To take a single step, the human body uses two hundred muscles; to accelerate from walking to jogging, twenty six bones, thirty three joints, one hundred twelve ligaments and an entire network of tendons, nerves and blood vessels have to work seamlessly together. If that’s not impressive, I don’t know what is. One thing’s for certain – our bodies are highly complex systems, built for an active lifestyle.
Regardless, a majority of us sit behind desks for at least forty hours a week. How’s that for ironic? The prolonged inactivity we’re forced to accept inspires most of us to turn to the gym for some form of exercise.
Personally, I love to run. If I had to pick between running on a treadmill or running outside, I’d pick outside any day of the week. I don’t even mind a bit of rain (it reminds me of home). I didn’t say I was a particularly good runner; I just enjoy it. Mostly because it’s cheap. As in free. You get out of the house and gym and best of all, you get to see your neighborhood.
Yes, I mix it up with weight lifting or cross training, but my go-to, preferred method of working out is running. Aside from losing weight and promoting a heart healthy lifestyle, running also has many other benefits.
It alleviates stress. We all know the feeling. Your boss gives you an impossible task and by the time you get home, the mere mention of anything work related sends you flying off the handle. Go for a run. You can burn a few hundred calories and clear your mind. Running mellows people out. It’s an outlet for them to channel their frustrations.
Even if you aren’t stressed out, running is just plain convenient. You don’t need to spend boat loads of money on fancy gym memberships. All you need is a good pair of shoes, an iPhone (if you like listening to music), and the open road. How hard is it to step out your front door?
It’s a solo or group activity. I prefer to run alone. It’s the time of day where I can reflect on my schedule and prioritize everything I need to do. It lets me strategize. I’m not a huge spur-of-the-moment type of gal. I like having a plan of attack and I live by making lists. I crave organization and when I run, I can zone out to my music and start planning for tomorrow. If you’re more of a social worker-outer, you could run with your dog or a group of friends. In fact, if you’re a novice runner, it might be good to run with friends. They’ll keep you accountable.

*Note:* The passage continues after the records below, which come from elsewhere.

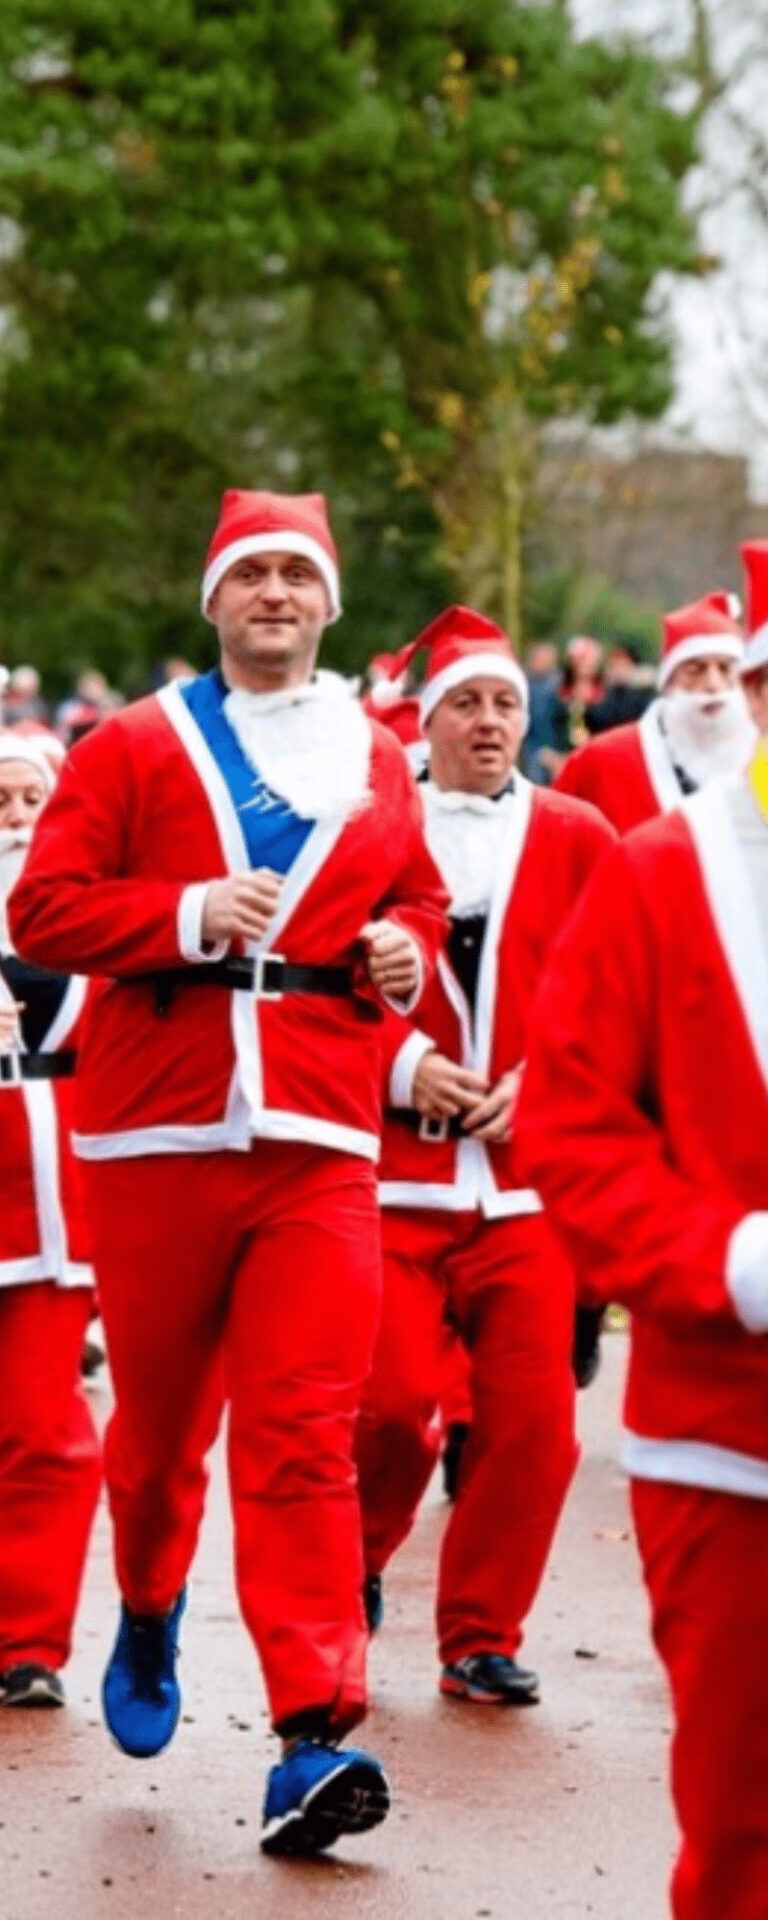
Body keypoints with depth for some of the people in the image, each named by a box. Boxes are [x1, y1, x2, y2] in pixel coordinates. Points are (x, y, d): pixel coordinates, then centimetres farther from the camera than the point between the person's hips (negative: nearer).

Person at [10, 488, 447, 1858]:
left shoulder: (376, 765, 12)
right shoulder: (133, 748, 3)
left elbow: (416, 904, 23)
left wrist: (404, 953, 1)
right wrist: (188, 916, -17)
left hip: (320, 1141, 1)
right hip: (157, 1131, 0)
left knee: (304, 1434, -9)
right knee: (159, 1416, 13)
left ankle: (315, 1738, -12)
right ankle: (148, 1613, 43)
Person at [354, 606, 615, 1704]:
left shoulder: (581, 841, 9)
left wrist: (545, 1078, -8)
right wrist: (402, 1063, -12)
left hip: (531, 1173, 2)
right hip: (397, 1169, -2)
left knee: (532, 1421, -2)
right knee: (395, 1399, -9)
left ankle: (482, 1637, 13)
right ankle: (351, 1566, 21)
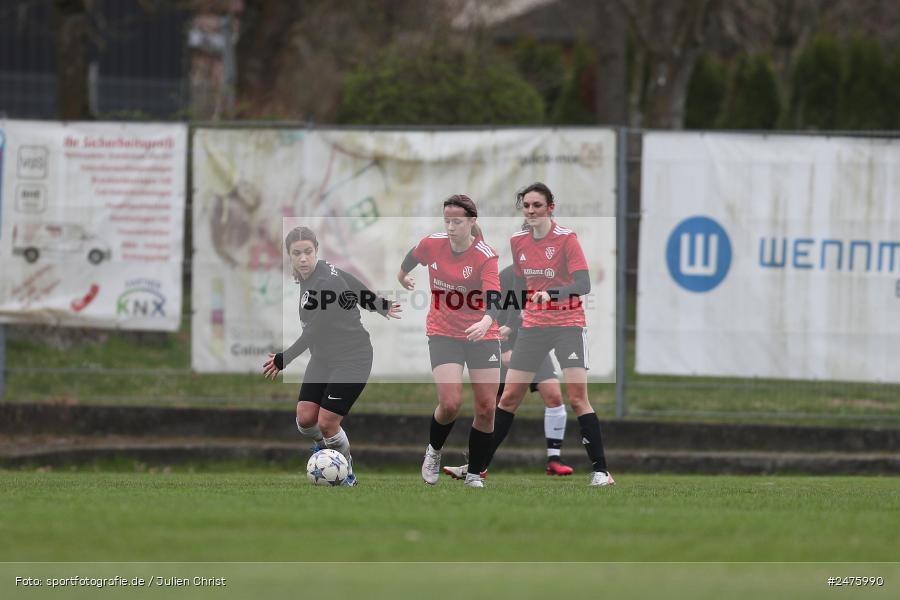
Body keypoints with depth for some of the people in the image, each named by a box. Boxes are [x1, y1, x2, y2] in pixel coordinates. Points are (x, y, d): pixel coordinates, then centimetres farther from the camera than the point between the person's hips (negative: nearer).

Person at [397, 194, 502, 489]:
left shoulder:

The learning curve is pretty shallow. You put one foot in front of the other. That’s not so bad, right? At a certain point, momentum will take over and there’ll be a small bounce in your step. Just remember, while the notion is easy enough, the execution can be your undoing. I’m talking about form here. Your arms should be at a ninety degree angle; never clench your fists; keep your chest and back muscles loose; lean slightly forward. Running is a natural movement, but if you develop poor habits, your pain may be amplified, especially if you run long distances.
Finally, it reeks of competitiveness. Have you ever run a half marathon? That’s 13.1 miles of pure torture. I’ve run two of them. I always do great until about mile ten. At that point a friend had to practically drag me across the finish line. Talk about competition though. There’s nothing worse than being passed by a 65 year old guy who could be your dad and he’s not even breaking a sweat.
So what type of worker-outer are you? Crossfit? (Yeah, I think it’s a cult too) Pilates? Yoga? P90x? Insanity? There’s a reason there’s an entire market out there for staying fit: because it’s lucrative. The good news is that there’s an alternative to all these mediums of working out and it’s running.